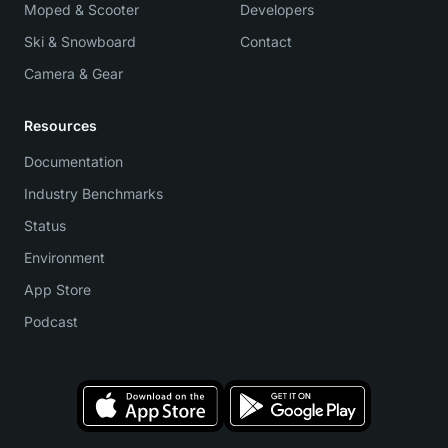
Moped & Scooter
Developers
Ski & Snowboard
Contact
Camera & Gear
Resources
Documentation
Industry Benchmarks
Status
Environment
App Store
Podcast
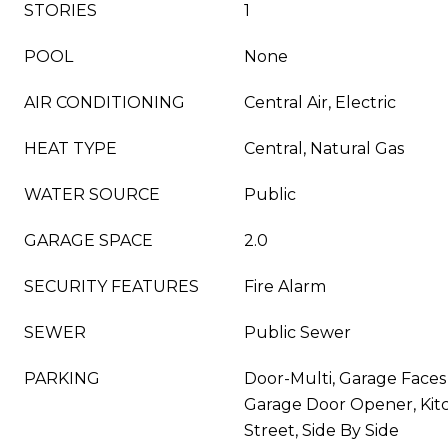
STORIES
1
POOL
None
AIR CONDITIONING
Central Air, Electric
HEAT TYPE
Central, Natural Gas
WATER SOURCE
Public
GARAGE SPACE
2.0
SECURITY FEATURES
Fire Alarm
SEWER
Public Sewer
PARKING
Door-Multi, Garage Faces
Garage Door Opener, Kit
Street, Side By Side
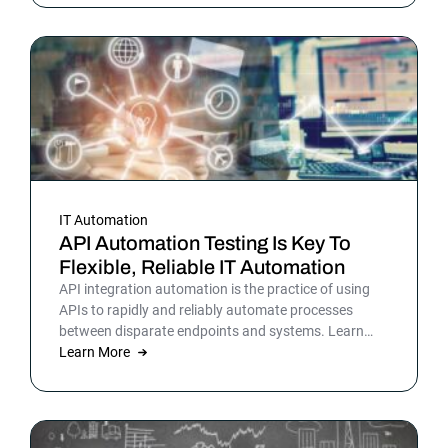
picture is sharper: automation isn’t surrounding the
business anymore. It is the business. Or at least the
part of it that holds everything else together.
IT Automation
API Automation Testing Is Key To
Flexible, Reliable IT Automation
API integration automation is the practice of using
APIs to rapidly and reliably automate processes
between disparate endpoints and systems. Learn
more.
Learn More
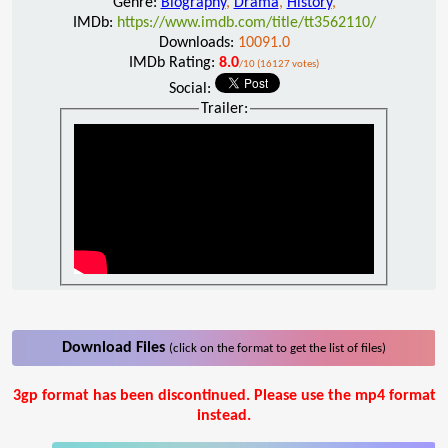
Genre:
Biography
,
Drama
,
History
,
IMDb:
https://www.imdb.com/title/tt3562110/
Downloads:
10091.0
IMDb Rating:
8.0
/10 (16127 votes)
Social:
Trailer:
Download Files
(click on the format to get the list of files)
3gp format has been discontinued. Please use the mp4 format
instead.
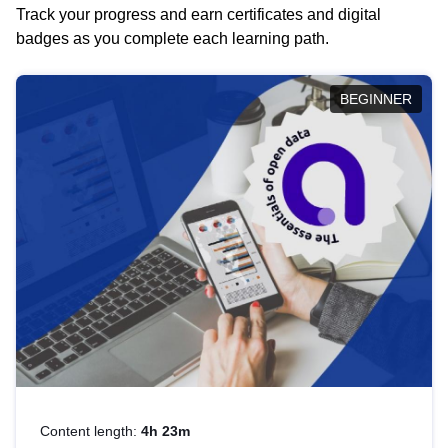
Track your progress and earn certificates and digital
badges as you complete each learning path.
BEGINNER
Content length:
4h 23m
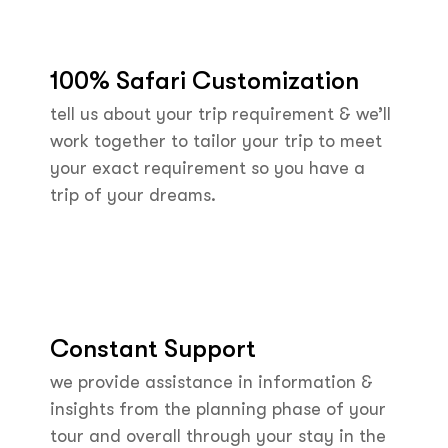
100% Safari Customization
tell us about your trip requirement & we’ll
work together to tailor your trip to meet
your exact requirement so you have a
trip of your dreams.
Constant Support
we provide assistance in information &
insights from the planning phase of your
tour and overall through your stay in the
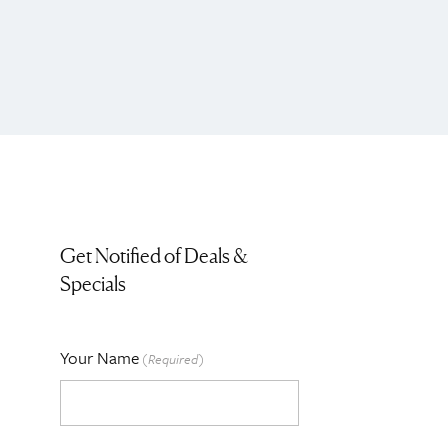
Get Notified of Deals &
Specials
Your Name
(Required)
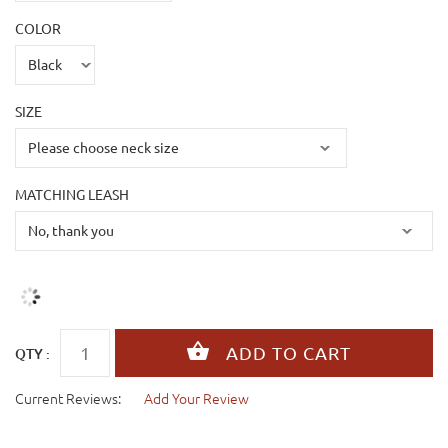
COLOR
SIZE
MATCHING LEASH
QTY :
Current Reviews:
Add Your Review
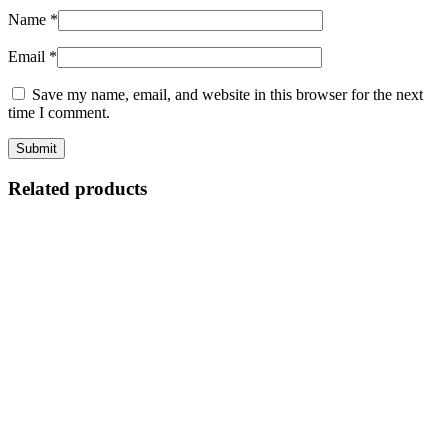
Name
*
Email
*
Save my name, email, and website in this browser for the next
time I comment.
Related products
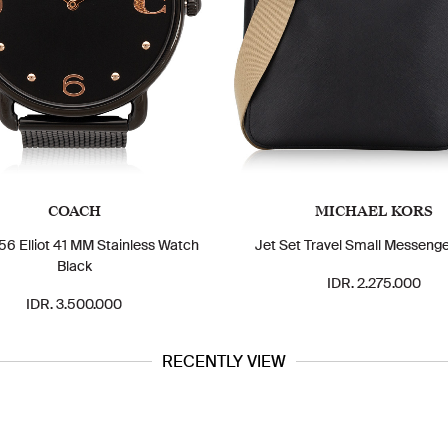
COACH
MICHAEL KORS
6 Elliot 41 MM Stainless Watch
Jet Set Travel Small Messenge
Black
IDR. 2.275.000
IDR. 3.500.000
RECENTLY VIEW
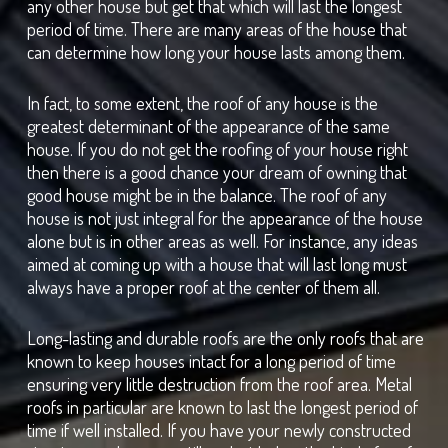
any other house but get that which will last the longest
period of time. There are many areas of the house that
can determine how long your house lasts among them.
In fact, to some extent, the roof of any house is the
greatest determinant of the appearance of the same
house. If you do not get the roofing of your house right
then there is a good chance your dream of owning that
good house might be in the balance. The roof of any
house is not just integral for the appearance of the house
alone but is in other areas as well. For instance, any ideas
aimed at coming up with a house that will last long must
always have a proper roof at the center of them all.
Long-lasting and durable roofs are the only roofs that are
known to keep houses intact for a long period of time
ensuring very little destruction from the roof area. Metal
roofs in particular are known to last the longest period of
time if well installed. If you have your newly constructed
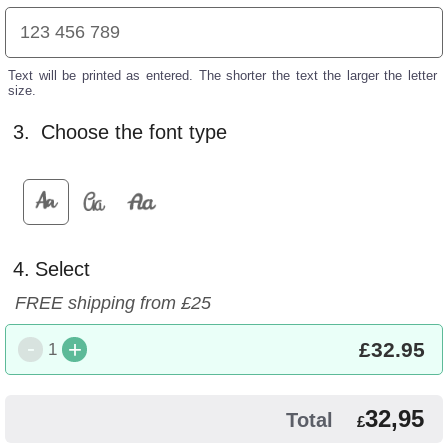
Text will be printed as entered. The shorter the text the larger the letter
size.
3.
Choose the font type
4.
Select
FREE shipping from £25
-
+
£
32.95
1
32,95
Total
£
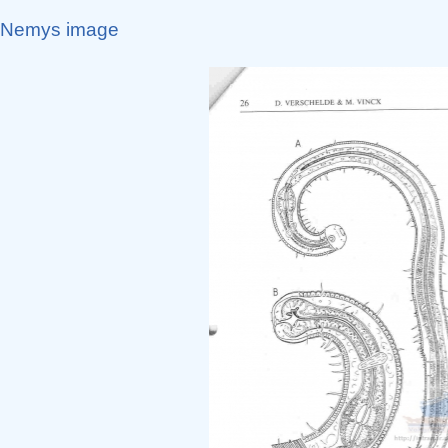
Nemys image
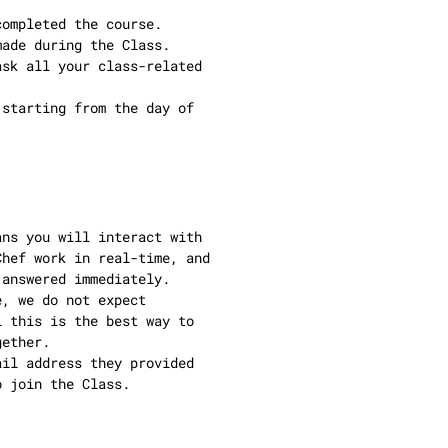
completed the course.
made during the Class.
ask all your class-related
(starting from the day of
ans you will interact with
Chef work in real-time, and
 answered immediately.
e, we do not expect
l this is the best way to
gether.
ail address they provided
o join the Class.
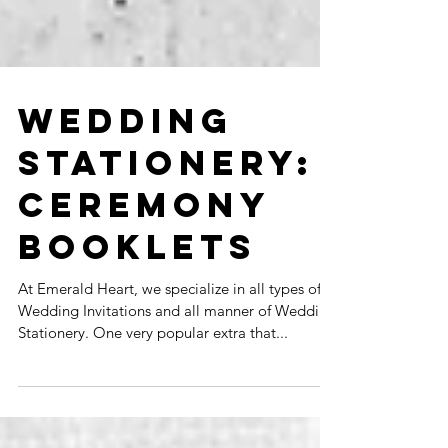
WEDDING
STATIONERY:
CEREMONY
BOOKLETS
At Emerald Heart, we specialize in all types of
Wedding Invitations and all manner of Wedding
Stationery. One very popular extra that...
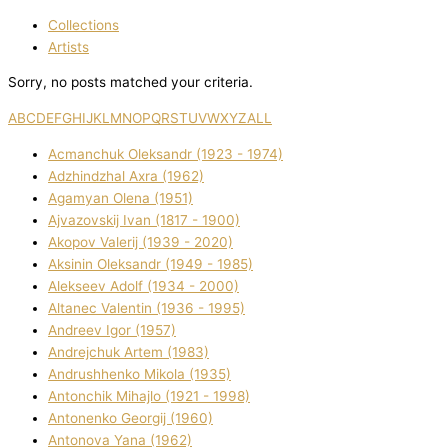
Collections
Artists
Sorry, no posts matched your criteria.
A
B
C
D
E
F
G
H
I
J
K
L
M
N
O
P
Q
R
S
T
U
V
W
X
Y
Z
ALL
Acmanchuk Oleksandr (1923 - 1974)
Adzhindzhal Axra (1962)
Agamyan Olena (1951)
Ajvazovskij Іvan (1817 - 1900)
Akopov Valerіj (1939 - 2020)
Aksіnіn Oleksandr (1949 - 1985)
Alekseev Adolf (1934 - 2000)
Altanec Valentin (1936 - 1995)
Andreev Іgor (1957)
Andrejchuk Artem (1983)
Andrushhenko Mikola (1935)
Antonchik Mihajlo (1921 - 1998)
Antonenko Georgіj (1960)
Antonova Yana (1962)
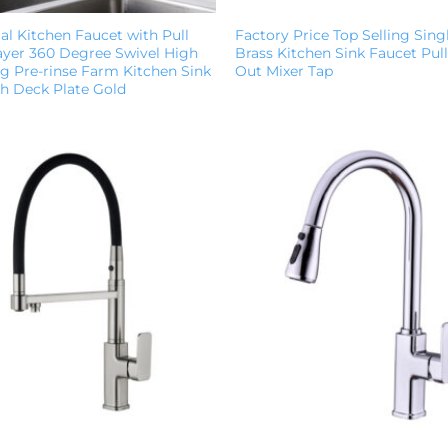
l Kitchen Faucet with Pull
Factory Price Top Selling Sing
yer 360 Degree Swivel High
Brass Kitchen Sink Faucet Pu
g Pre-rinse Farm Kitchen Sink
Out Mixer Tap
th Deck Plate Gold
--------------------------------------------------
◆ **What is needed**
Rewrite every line of the material above as one numbered list, leaving out blank lines and the pictures.

◆ **Response**
1. Moped & Scooter
2. Developers
3. Ski & Snowboard
4. Contact
5. Camera & Gear
6. Resources
7. Documentation
8. Industry Benchmarks
9. Status
10. Environment
11. App Store
12. Podcast
13. STORIES
14. 1
15. POOL
16. None
17. AIR CONDITIONING
18. Central Air, Electric
19. HEAT TYPE
20. Central, Natural Gas
21. WATER SOURCE
22. Public
23. GARAGE SPACE
24. 2.0
25. SECURITY FEATURES
26. Fire Alarm
27. SEWER
28. Public Sewer
29. PARKING
30. Door-Multi, Garage Faces
31. Garage Door Opener, Kit
32. Street, Side By Side
33. picture is sharper: automation isn’t surrounding the
34. business anymore. It is the business. Or at least the
35. part of it that holds everything else together.
36. IT Automation
37. API Automation Testing Is Key To
38. Flexible, Reliable IT Automation
39. API integration automation is the practice of using
40. APIs to rapidly and reliably automate processes
41. between disparate endpoints and systems. Learn
42. more.
43. Learn More
44. Genre:
45. Biography
46. ,
47. Drama
48. ,
49. History
50. ,
51. IMDb:
52. https://www.imdb.com/title/tt3562110/
53. Downloads:
54. 10091.0
55. IMDb Rating:
56. 8.0
57. /10 (16127 votes)
58. Social:
59. Trailer:
60. Download Files
61. (click on the format to get the list of files)
62. 3gp format has been discontinued. Please use the mp4 format
63. instead.
64. Track your progress and earn certificates and digital
65. badges as you complete each learning path.
66. BEGINNER
67. Content length:
68. 4h 23m
69. 100% Safari Customization
70. tell us about your trip requirement & we’ll
71. work together to tailor your trip to meet
72. your exact requirement so you have a
73. trip of your dreams.
74. Constant Support
75. we provide assistance in information &
76. insights from the planning phase of your
77. tour and overall through your stay in the
78. Get Notified of Deals &
79. Specials
80. Your Name
81. (Required)
82. COLOR
83. SIZE
84. MATCHING LEASH
85. QTY :
86. Current Reviews:
87. Add Your Review
88. Name
89. *
90. Email
91. *
92. Save my name, email, and website in this browser for the next
93. time I comment.
94. Related products
95. COACH
96. MICHAEL KORS
97. 6 Elliot 41 MM Stainless Watch
98. Jet Set Travel Small Messenge
99. Black
100. IDR. 2.275.000
101. IDR. 3.500.000
102. RECENTLY VIEW
103. any other house but get that which will last the longest
104. period of time. There are many areas of the house that
105. can determine how long your house lasts among them.
106. In fact, to some extent, the roof of any house is the
107. greatest determinant of the appearance of the same
108. house. If you do not get the roofing of your house right
109. then there is a good chance your dream of owning that
110. good house might be in the balance. The roof of any
111. house is not just integral for the appearance of the house
112. alone but is in other areas as well. For instance, any ideas
113. aimed at coming up with a house that will last long must
114. always have a proper roof at the center of them all.
115. Long-lasting and durable roofs are the only roofs that are
116. known to keep houses intact for a long period of time
117. ensuring very little destruction from the roof area. Metal
118. roofs in particular are known to last the longest period of
119. time if well installed. If you have your newly constructed
120. Text will be printed as entered. The shorter the text the larger the letter
121. size.
122. 3.
123. Choose the font type
124. 4.
125. Select
126. FREE shipping from £25
127. -
128. +
129. £
130. 32.95
131. 1
132. 32,95
133. Total
134. £
135. Nemys image
136. completed the course.
137. made during the Class.
138. ask all your class-related
139. (starting from the day of
140. ans you will interact with
141. Chef work in real-time, and
142.  answered immediately.
143. e, we do not expect
144. l this is the best way to
145. gether.
146. ail address they provided
147. o join the Class.
148. WEDDING
149. STATIONERY:
150. CEREMONY
151. BOOKLETS
152. At Emerald Heart, we specialize in all types of
153. Wedding Invitations and all manner of Wedding
154. Stationery. One very popular extra that...
155. Collections
156. Artists
157. Sorry, no posts matched your criteria.
158. A
159. B
160. C
161. D
162. E
163. F
164. G
165. H
166. I
167. J
168. K
169. L
170. M
171. N
172. O
173. P
174. Q
175. R
176. S
177. T
178. U
179. V
180. W
181. X
182. Y
183. Z
184. ALL
185. Acmanchuk Oleksandr (1923 - 1974)
186. Adzhindzhal Axra (1962)
187. Agamyan Olena (1951)
188. Ajvazovskij Іvan (1817 - 1900)
189. Akopov Valerіj (1939 - 2020)
190. Aksіnіn Oleksandr (1949 - 1985)
191. Alekseev Adolf (1934 - 2000)
192. Altanec Valentin (1936 - 1995)
193. Andreev Іgor (1957)
194. Andrejchuk Artem (1983)
195. Andrushhenko Mikola (1935)
196. Antonchik Mihajlo (1921 - 1998)
197. Antonenko Georgіj (1960)
198. Antonova Yana (1962)
199. l Kitchen Faucet with Pull
200. Factory Price Top Selling Sing
201. yer 360 Degree Swivel High
202. Brass Kitchen Sink Faucet Pu
203. g Pre-rinse Farm Kitchen Sink
204. Out Mixer Tap
205. th Deck Plate Gold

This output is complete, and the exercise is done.